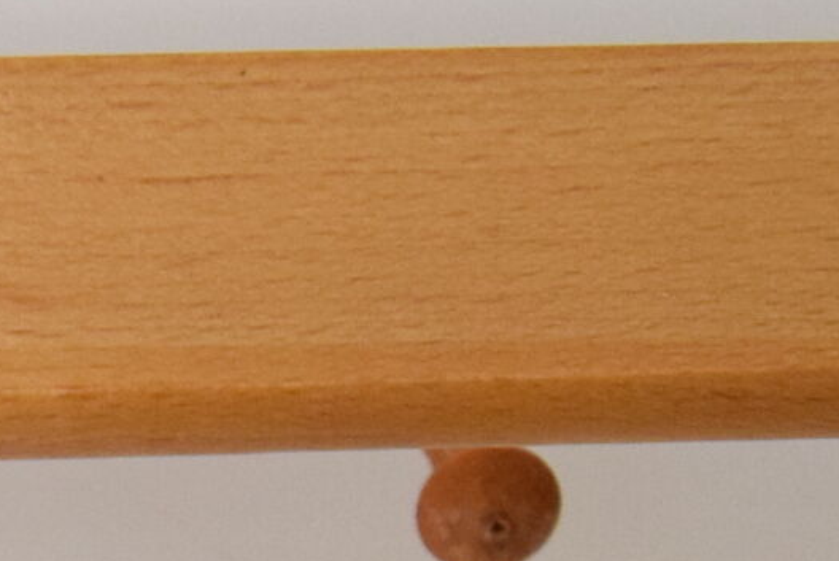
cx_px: -532
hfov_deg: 11.4
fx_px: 3965
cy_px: 758
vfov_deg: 8.0
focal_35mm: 170
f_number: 7.1
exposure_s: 1/200
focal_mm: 20
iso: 1600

▸ **Directive**: Everything from the line with "vfov_deg: 8.0" through the last line of the data is to be retyped verbatim, with no other text.

▸ **Answer section**:
vfov_deg: 8.0
focal_35mm: 170
f_number: 7.1
exposure_s: 1/200
focal_mm: 20
iso: 1600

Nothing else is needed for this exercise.